Design and mechanical evaluation of a large cranial implant and fixation parts

Cranial implants are designed based on patient Digital Imaging and Communications in Medicine data. An asymmetric approach is usually employed to design cranial implants, and fixation plates are used to fix the implant. In this study, the use of numerical simulation of 3D (3 Dimension) cranial implants made from Polyether Ether Ketone was investigated. A skull defect reconstruction was conducted using Computer-Aided Design and 3D printing software to evaluate the durability of the implant, increase the surgical accuracy, and reduce surgical costs and risks. The large skull patch was designed by reverse engineering. The subtraction method was applied based on a healthy skull prototype. The large cranial implants on the two halves of the skull were asymmetrical and included fixation parts. Using the finite element method, the asymmetric defect skull model was simulated under intracranial pressures and a static load of 50 N placed at three positions.
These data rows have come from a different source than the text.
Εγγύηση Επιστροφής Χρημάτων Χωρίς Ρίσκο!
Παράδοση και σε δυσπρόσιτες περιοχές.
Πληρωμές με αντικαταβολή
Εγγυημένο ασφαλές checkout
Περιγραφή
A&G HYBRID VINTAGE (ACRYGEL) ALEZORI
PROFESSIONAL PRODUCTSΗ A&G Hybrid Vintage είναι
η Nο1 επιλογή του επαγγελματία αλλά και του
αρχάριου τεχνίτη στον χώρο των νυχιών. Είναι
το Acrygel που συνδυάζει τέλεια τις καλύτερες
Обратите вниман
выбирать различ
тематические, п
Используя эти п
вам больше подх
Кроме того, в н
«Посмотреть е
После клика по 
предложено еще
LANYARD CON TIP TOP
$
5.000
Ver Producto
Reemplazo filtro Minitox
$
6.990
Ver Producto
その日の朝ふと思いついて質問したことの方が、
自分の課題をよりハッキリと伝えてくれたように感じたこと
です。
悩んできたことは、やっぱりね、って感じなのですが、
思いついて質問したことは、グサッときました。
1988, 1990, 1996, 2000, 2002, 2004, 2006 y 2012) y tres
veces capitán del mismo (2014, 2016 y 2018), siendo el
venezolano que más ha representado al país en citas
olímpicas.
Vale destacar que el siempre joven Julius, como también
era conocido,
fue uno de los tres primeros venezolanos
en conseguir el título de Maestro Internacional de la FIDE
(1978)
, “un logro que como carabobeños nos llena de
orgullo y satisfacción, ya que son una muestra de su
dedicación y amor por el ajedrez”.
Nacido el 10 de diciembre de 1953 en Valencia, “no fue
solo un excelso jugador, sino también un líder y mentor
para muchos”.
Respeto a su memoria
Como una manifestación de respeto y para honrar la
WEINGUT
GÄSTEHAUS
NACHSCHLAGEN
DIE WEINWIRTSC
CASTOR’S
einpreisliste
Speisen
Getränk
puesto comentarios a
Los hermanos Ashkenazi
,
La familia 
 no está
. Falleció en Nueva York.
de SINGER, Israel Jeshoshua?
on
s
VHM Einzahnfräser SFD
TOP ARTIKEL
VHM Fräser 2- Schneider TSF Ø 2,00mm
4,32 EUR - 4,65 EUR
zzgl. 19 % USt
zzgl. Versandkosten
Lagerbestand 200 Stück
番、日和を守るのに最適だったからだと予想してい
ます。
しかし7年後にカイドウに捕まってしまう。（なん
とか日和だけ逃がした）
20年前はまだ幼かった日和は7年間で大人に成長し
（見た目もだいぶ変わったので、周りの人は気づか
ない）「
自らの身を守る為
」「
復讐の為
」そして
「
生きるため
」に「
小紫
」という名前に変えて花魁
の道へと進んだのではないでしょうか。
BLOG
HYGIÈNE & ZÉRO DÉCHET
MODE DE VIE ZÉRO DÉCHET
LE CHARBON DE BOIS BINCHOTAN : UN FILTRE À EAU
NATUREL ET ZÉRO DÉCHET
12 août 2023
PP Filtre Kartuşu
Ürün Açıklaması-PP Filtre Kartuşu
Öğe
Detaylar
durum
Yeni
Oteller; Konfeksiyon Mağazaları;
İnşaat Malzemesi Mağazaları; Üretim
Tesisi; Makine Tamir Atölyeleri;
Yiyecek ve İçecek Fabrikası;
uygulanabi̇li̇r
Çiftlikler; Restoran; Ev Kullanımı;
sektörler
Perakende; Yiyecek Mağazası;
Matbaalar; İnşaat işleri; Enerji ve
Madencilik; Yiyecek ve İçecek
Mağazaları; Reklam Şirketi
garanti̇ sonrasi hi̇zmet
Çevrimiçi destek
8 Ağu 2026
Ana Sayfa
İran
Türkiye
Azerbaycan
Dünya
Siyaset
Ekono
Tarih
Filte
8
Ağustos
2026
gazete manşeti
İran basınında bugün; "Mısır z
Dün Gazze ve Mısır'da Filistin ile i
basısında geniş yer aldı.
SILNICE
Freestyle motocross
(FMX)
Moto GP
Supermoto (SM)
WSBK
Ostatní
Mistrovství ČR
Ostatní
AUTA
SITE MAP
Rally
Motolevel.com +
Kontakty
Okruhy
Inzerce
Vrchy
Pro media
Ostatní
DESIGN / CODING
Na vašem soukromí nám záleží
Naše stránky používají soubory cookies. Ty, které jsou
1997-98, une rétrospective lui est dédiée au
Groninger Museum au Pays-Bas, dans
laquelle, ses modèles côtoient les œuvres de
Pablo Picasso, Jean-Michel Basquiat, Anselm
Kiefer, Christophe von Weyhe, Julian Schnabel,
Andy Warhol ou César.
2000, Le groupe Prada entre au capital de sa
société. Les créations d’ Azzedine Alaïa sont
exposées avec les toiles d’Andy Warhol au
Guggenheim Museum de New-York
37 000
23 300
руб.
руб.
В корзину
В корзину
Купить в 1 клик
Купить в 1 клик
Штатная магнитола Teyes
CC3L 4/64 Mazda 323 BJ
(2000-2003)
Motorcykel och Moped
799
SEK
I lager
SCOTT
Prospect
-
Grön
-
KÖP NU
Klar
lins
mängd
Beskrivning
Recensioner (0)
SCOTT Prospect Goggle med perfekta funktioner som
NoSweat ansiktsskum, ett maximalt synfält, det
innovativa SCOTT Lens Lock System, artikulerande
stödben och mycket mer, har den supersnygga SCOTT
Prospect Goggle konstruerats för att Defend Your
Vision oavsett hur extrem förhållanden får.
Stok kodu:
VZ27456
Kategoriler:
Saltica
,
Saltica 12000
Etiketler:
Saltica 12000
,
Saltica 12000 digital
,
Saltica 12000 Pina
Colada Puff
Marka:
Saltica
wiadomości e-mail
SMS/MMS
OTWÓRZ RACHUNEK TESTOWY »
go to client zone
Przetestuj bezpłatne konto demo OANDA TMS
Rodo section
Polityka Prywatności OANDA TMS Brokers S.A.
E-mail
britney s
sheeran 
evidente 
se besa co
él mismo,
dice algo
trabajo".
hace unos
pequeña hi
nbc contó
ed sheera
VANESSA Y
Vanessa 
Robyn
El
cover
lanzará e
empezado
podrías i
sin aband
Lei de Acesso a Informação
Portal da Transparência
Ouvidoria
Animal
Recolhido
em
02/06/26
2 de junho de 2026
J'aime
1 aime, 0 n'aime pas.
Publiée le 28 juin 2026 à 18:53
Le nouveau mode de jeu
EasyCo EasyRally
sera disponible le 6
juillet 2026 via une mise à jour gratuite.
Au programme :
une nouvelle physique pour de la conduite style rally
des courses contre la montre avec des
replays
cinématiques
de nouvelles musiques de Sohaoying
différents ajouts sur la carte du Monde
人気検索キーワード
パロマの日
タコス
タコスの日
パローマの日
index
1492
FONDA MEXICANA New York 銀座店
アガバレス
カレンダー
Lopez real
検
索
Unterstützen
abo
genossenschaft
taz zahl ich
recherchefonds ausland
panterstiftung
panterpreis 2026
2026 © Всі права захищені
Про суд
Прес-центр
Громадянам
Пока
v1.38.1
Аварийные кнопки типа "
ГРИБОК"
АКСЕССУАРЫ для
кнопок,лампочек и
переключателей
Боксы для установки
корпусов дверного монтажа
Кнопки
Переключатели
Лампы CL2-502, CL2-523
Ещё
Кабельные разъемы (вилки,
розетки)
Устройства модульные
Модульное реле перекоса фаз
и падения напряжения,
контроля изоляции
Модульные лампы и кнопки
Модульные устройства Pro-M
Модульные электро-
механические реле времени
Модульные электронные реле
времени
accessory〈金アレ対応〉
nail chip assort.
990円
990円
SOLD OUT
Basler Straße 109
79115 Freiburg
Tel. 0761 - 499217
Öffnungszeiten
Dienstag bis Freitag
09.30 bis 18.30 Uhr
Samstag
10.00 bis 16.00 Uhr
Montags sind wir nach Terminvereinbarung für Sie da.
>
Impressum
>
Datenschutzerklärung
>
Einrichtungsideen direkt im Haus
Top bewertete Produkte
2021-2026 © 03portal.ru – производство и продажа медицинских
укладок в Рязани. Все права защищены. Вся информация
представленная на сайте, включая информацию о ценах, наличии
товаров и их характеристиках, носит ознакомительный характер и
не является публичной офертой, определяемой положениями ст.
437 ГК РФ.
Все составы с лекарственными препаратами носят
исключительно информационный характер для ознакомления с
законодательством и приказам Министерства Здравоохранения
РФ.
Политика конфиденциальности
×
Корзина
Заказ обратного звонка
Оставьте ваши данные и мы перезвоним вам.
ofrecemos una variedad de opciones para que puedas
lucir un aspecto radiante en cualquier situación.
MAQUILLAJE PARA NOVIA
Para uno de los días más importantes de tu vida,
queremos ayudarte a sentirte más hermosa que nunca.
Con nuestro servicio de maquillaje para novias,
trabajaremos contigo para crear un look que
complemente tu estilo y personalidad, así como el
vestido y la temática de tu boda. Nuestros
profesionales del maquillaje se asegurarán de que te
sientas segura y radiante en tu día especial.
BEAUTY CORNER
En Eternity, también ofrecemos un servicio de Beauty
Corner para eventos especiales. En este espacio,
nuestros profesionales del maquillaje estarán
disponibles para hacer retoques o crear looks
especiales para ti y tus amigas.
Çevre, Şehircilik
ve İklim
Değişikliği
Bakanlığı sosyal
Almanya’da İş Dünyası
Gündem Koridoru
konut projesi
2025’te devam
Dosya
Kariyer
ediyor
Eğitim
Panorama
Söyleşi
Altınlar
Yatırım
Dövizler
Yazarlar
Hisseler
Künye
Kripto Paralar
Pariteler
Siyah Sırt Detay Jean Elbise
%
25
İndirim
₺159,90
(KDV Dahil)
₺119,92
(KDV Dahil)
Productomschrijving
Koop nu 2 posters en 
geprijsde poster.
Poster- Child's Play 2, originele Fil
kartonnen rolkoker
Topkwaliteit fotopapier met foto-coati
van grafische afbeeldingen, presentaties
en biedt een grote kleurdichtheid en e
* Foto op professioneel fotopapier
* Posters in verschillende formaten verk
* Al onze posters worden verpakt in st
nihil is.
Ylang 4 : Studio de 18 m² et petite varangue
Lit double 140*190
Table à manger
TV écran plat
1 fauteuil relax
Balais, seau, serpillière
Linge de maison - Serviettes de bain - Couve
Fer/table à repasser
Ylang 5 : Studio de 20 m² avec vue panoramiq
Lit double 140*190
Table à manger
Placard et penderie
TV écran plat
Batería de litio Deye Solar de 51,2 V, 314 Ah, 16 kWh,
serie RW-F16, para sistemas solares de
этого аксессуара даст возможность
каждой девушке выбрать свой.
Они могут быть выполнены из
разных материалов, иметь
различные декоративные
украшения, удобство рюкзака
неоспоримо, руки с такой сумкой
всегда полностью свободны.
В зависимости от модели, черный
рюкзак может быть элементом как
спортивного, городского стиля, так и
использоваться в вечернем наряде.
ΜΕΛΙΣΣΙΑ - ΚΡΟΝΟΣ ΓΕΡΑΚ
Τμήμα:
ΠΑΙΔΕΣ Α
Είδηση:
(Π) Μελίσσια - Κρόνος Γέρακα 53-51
The results are shown through displacement, stress, and elastic deformation. The cranial implants were implanted, ensuring the material’s durability, and improving the patient’s aesthetics. In this study, a cranial implant design and evaluation method for large skull defects reduces the time and risk of surgery. Generous size skull pieces can be fabricated in compliance with specific design criteria. The design of the cranial implant met the basic operating conditions of the patient through the finite element method. The cranial implants were fabricated by injection molding and successfully implanted into the patient.